La reciente escalada en los precios del petróleo ha comenzado a tener un efecto significativo en la inflación en Brasil, que ya se encuentra por encima de la meta establecida por el Banco Central. Según un informe del Itaú BBA, la presión inflacionaria no se limita únicamente al aumento de los precios de la gasolina y el diésel, sino que se extiende a diversos sectores de la economía. Este fenómeno podría complicar la posibilidad de nuevos recortes en la tasa Selic, que actualmente se encuentra en un ciclo de reducción.

El informe destaca que el aumento en el precio del petróleo impacta la inflación a través de canales directos e indirectos. Los canales directos son evidentes en el aumento de los precios de los combustibles y la energía, mientras que los indirectos afectan los costos de producción y transporte. Esto significa que los consumidores no solo verán un aumento en el costo de llenar el tanque de sus vehículos, sino que también enfrentarán precios más altos en una variedad de productos y servicios debido a los mayores costos de logística y producción.

Los primeros indicios de este efecto ya se reflejan en los Índices Generales de Precios (IGPs), que están estrechamente relacionados con los costos de la industria y el comercio mayorista. Las lecturas recientes sugieren que el choque del petróleo está comenzando a presionar los precios de los bienes de consumo final. Además, el impacto se está trasladando rápidamente al Índice Nacional de Precios al Consumidor Amplio (IPCA), que es la medida oficial de la inflación en Brasil. Esto indica que los consumidores podrían empezar a sentir el efecto de estos aumentos en un corto plazo.
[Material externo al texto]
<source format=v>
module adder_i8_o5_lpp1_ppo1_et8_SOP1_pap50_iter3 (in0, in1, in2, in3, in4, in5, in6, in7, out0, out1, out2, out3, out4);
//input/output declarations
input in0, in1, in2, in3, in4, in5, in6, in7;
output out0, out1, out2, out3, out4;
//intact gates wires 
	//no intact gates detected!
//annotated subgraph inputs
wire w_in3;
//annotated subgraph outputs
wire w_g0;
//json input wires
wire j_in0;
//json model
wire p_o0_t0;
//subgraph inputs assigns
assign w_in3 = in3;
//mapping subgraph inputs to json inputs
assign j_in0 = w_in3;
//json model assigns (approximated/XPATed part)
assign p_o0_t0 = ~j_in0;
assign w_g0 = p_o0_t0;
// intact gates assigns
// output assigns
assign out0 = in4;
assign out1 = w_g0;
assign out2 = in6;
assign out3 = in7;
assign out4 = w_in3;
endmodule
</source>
El Itaú BBA estima que un aumento del 10% en el precio del petróleo podría resultar en un incremento de aproximadamente 40 puntos base en los precios libres de la economía, y alrededor de 30 puntos base en el IPCA a lo largo de cuatro trimestres. Este efecto es más pronunciado en un contexto de economía en crecimiento, donde las empresas tienen mayor capacidad para ajustar precios. Por lo tanto, el actual entorno inflacionario podría llevar al Banco Central a adoptar una postura más cautelosa en su política monetaria, dificultando la implementación de recortes en la tasa de interés.
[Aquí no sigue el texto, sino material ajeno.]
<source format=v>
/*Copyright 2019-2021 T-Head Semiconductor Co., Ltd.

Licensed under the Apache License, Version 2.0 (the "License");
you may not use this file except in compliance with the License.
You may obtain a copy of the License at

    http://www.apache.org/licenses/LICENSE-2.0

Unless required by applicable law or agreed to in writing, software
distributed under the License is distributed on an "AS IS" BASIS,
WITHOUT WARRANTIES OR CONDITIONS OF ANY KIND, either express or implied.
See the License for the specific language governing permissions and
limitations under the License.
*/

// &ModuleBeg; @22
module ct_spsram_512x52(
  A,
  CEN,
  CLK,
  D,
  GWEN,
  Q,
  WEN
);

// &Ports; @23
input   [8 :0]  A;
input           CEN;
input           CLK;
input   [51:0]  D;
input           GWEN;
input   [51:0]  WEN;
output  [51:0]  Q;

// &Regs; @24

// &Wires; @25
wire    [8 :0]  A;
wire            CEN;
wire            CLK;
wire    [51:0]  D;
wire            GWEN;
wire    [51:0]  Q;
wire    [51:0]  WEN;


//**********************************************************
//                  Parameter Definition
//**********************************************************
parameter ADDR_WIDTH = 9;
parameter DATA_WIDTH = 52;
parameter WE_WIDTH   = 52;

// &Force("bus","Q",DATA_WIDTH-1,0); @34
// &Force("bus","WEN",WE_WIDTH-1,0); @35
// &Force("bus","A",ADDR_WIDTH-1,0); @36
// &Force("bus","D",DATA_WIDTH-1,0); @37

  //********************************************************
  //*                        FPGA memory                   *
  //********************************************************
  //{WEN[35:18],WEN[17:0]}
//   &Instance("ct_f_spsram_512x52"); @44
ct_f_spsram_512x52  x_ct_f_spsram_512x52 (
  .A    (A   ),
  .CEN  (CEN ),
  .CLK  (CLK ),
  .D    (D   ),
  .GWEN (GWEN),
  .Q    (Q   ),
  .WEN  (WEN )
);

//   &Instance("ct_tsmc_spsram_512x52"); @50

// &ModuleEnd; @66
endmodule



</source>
La proyección del Itaú BBA para el IPCA se sitúa en un 5,2% para 2026, asumiendo un precio promedio del petróleo de 85 dólares por barril y un tipo de cambio de 5,15 reales por dólar. La reciente subida de los precios del petróleo ha añadido aproximadamente 1,1 puntos porcentuales a las proyecciones de inflación, lo que representa un desafío considerable para la política monetaria brasileña. A medida que la situación en el Medio Oriente sigue evolucionando, es crucial monitorear cómo estos factores externos seguirán influyendo en la economía brasileña y, por ende, en la inflación y las decisiones del Banco Central.